黒田先生が挙げられていたのは、まずカラヤンの「パルジファル」。
そうだろうと思いながら読んだ。
ステレオサウンド 59号でも、この「パルジファル」について書かれていたからだ。

この他に六枚のディスクを挙げられていて、
その中に”Friday Night In San Francisco”があった。
     *
「スーパー・ギター・トリオ・ライヴ」(CBSソニー30AP2136)をとりあげておこう。ノーマルプライスの盤(25AP2035)でもわるくないが、とりわけ音の力という点で、やはりひとあじちがう。一応500円の差はあるようである。それで「マスターサウンド」シリーズの方のレコードをあげておく。

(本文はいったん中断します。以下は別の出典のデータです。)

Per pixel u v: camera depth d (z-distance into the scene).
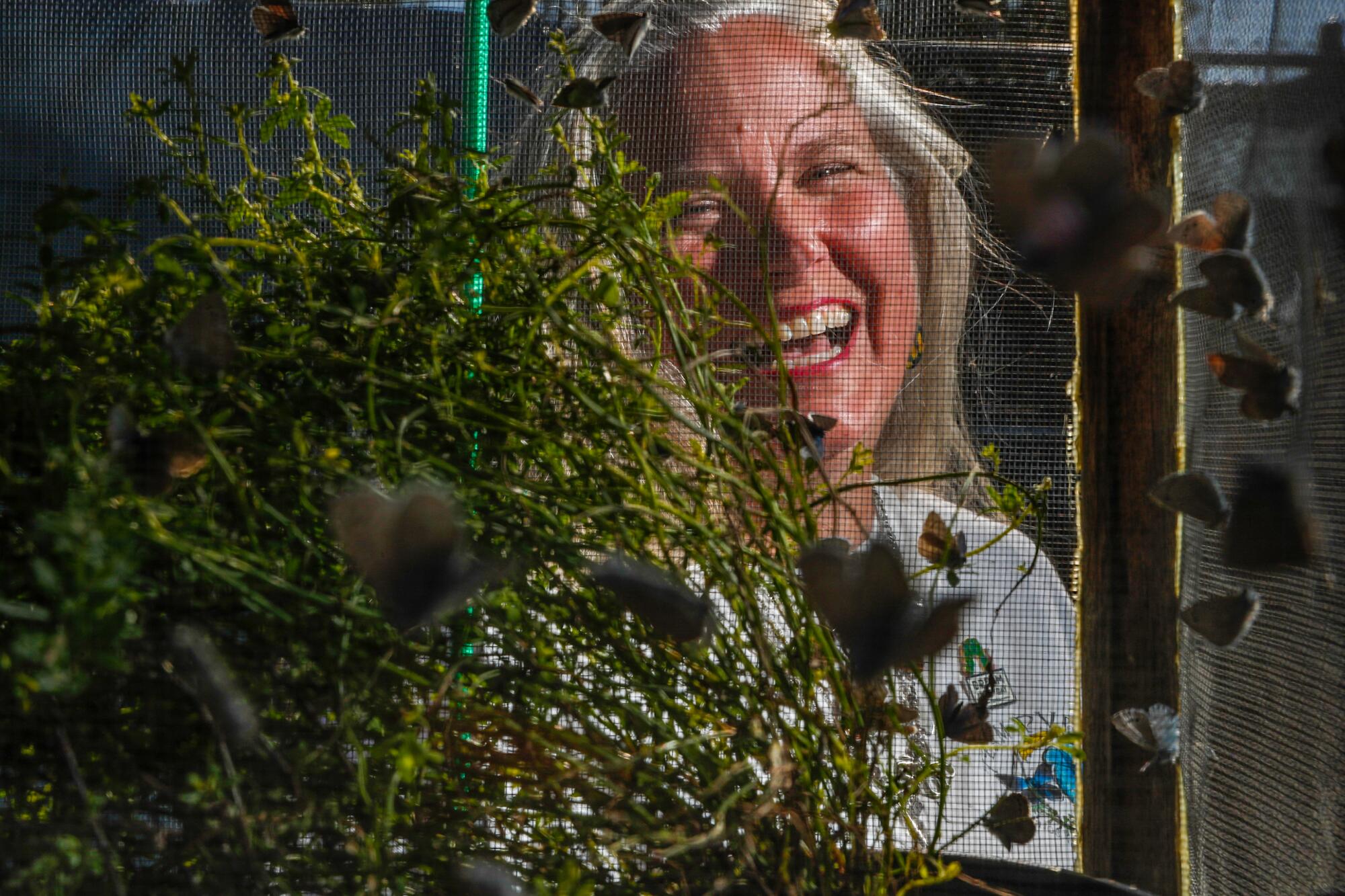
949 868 0.70
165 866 0.63
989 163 0.62
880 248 1.29
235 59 1.21
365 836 0.60
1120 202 0.60
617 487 0.71
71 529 0.52
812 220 1.25
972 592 0.83
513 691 0.67
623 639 0.71
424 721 0.64
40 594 0.59
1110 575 1.08
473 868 0.64
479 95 1.19
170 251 0.69
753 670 0.69
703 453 0.82
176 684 0.61
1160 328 1.07
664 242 0.95
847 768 0.67
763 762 0.67
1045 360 1.32
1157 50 1.05
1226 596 0.77
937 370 1.31
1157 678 1.06
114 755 0.62
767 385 0.95
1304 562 0.67
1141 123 1.06
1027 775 1.04
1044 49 1.28
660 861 0.67
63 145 1.17
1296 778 0.99
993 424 1.32
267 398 0.66
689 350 0.73
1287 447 0.91
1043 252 0.60
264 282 0.80
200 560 0.57
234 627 0.64
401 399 0.68
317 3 1.21
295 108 0.82
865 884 0.70
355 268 0.73
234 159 1.20
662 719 0.71
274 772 0.63
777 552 0.71
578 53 1.11
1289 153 0.91
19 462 0.62
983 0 0.94
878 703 0.72
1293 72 0.90
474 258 0.71
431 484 0.63
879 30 0.96
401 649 0.65
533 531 0.66
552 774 0.67
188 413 0.59
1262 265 0.94
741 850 0.66
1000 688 1.08
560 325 0.66
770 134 1.23
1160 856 1.03
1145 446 1.08
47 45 1.18
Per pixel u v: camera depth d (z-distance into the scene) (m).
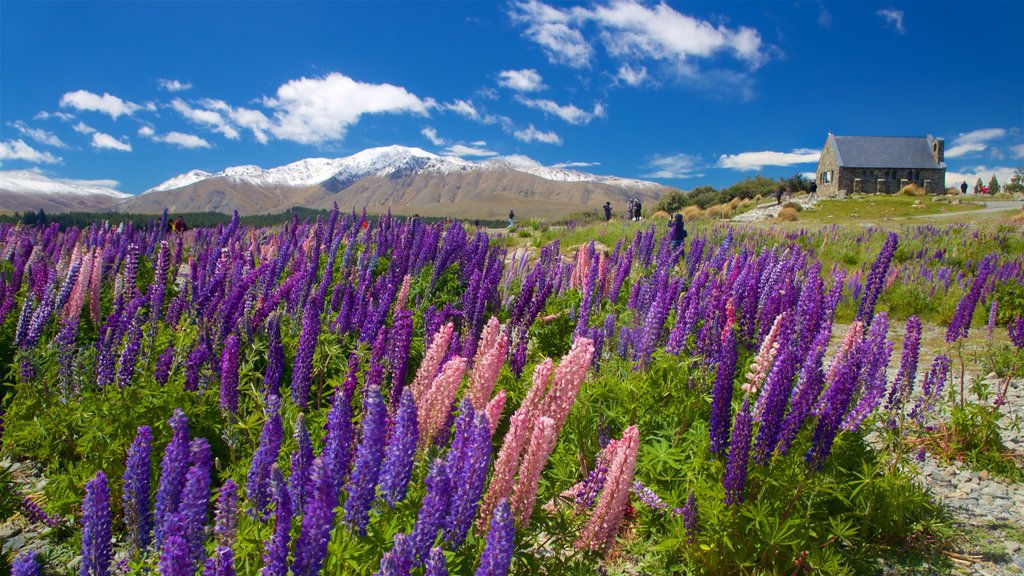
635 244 13.96
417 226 13.97
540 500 4.12
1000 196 75.56
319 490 2.50
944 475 6.36
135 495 3.18
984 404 7.45
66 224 28.44
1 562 4.39
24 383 6.38
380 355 5.15
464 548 3.11
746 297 7.42
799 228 30.25
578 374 3.57
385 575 2.42
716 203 95.50
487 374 4.02
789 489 4.47
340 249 13.41
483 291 7.75
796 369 5.23
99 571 2.89
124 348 6.16
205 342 5.93
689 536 4.39
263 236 15.30
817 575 4.33
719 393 4.56
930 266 21.97
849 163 92.94
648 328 6.17
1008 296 15.07
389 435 3.59
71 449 5.75
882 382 5.36
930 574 4.75
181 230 19.36
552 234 28.28
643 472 5.14
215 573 2.47
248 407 5.59
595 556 3.53
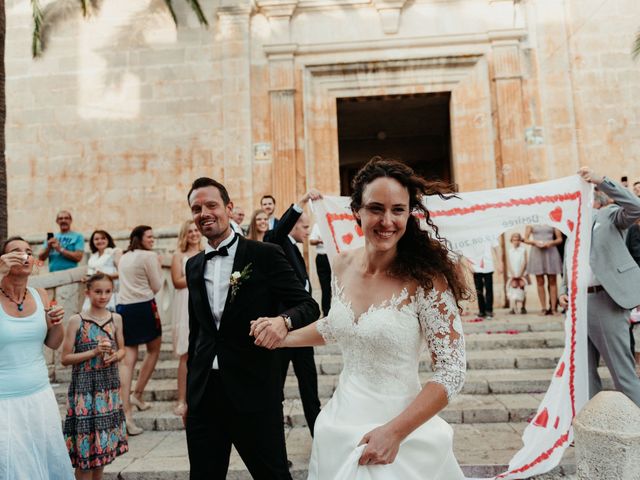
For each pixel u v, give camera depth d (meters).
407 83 10.20
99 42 10.70
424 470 1.62
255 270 2.58
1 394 2.70
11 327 2.77
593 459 2.13
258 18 10.48
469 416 4.62
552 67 9.86
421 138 16.12
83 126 10.58
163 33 10.61
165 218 10.26
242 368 2.48
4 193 5.72
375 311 1.76
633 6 9.84
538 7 9.98
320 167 10.20
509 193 3.86
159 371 5.95
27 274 2.92
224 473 2.51
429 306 1.73
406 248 1.86
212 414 2.50
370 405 1.73
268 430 2.47
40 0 10.82
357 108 13.05
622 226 3.55
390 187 1.74
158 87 10.52
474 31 10.05
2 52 5.83
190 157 10.34
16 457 2.67
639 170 9.52
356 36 10.23
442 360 1.65
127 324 4.98
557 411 3.41
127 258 5.11
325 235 4.05
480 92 10.05
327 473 1.70
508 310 8.85
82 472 3.37
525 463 3.35
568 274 3.60
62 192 10.45
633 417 2.12
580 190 3.60
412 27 10.16
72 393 3.39
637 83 9.70
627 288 3.47
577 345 3.42
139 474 3.76
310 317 2.39
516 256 8.30
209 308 2.58
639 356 5.01
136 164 10.41
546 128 9.78
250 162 10.11
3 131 5.77
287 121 10.08
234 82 10.30
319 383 5.41
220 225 2.63
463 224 3.92
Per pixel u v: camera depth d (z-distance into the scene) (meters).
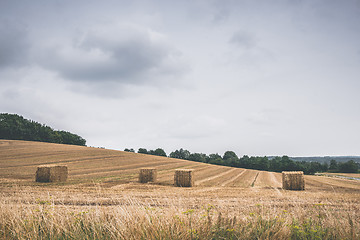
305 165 83.44
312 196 12.20
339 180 28.70
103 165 30.09
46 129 73.38
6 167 24.09
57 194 11.55
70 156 35.00
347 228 3.38
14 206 4.46
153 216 3.54
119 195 11.59
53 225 3.55
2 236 3.31
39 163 27.95
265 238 3.11
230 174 31.08
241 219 3.87
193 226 3.32
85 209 6.98
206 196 12.04
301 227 3.50
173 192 13.57
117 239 3.02
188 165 38.22
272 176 32.47
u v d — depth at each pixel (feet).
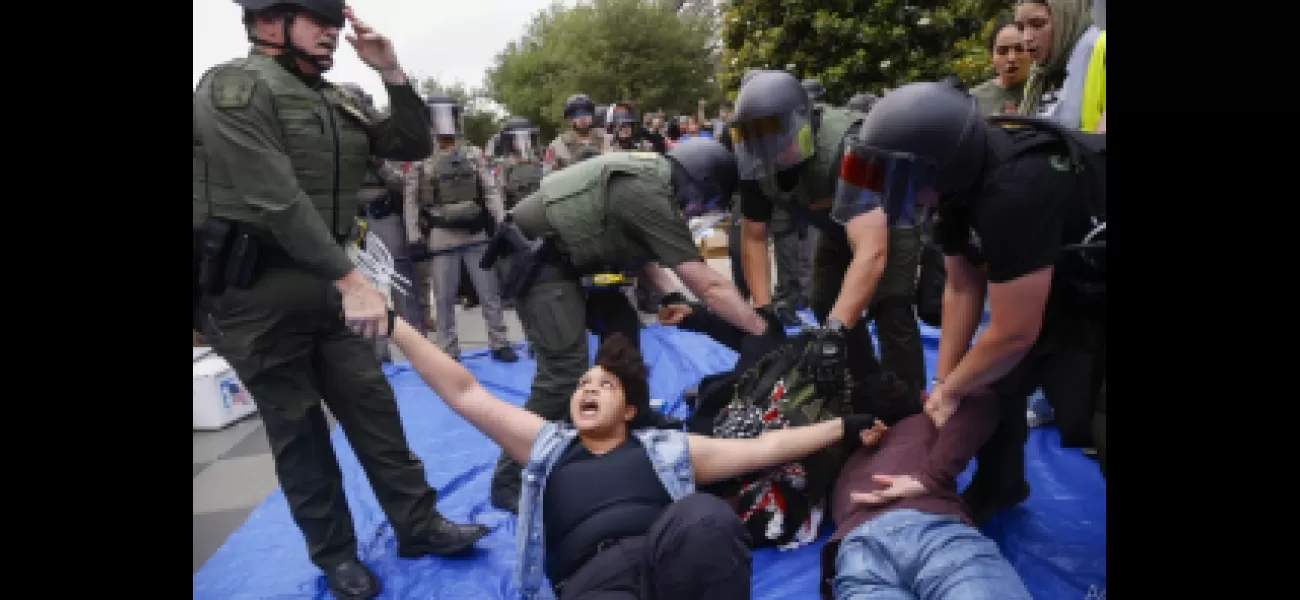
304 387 7.33
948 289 7.77
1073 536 8.18
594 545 6.08
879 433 7.25
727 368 15.55
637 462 6.44
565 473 6.41
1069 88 9.49
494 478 9.85
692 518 5.41
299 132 6.61
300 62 6.86
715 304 8.57
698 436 7.04
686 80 97.45
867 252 8.38
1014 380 7.17
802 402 8.11
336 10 6.72
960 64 23.76
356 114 7.36
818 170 8.52
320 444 7.59
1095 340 6.38
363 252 7.38
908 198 5.81
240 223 6.45
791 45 30.68
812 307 11.13
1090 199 5.63
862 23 28.66
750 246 10.88
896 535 6.02
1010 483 8.16
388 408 8.08
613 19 96.78
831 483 8.22
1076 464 9.82
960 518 6.22
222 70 6.40
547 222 8.77
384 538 9.02
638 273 10.19
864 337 10.19
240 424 13.28
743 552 5.48
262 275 6.72
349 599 7.74
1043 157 5.60
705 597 5.37
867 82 29.43
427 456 11.80
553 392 9.05
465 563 8.45
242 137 6.20
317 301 7.03
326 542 7.79
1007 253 5.74
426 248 17.07
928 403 7.08
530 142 20.71
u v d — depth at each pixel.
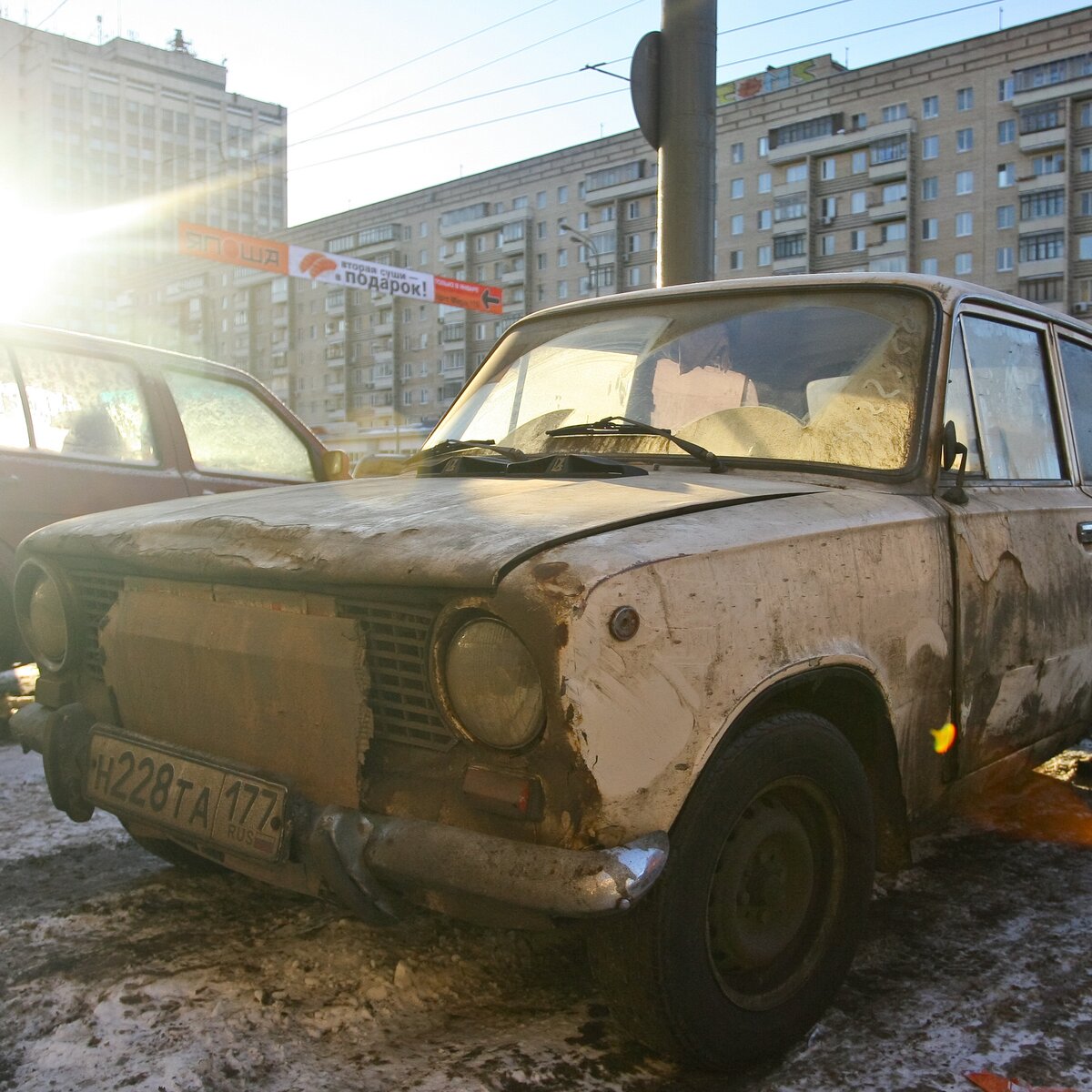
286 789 2.19
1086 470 3.76
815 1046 2.35
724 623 2.07
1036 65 64.81
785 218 73.19
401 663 2.07
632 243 78.69
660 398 3.07
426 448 3.42
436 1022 2.41
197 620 2.40
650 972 2.01
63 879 3.22
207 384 5.81
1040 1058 2.29
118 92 133.50
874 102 70.19
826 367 2.93
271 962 2.66
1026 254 65.62
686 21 7.87
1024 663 3.09
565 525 2.05
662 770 1.96
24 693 4.62
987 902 3.17
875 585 2.46
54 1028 2.35
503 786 1.92
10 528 4.84
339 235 95.06
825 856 2.40
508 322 84.19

 アル・ディ・メオラ、パコ・デ・ルシア、それにジョン・マクラフリンがひいている、ライヴ・レコーディングによるギター・バトルである。ライヴ・レコーディングならではの雰囲気を伝え、しかも三人のプレーヤーの指先からとびだす鉄砲玉のような、鋭く力にみちた音がみごとにとらえられている。パコ・デ・ルシアがきわだってすばらしく、アル・ディ・メオラがそれにつづき、ジョン・マクラフリンはちょっと弱いかなといった印象である。
 冒頭の「地中海の舞踏/広い河」などは、きいていると、しらずしらずのうちに身体から汗がにじみでてくるといった感じである。このトラックはパコ・デ・ルシアとアル・ディ・メオラによって演奏されているが、まさに火花をちらすようなと形容されてしかるべき快演である。音楽もいいし、音もいい。最近は、とかくむしゃくしゃしたときにはきまって、このレコードをとりだしてかけることにしている。
     *
読んではいたけれど、その日まで”Friday Night In San Francisco”のことは忘れていた。
アクースタットのModel 3から鳴ってきたパコ・デ・ルシアとアル・ディ・メオラ、
このふたりのギターの音に衝撃を受けて、聴き終ったころに、そういえばと思い出していた。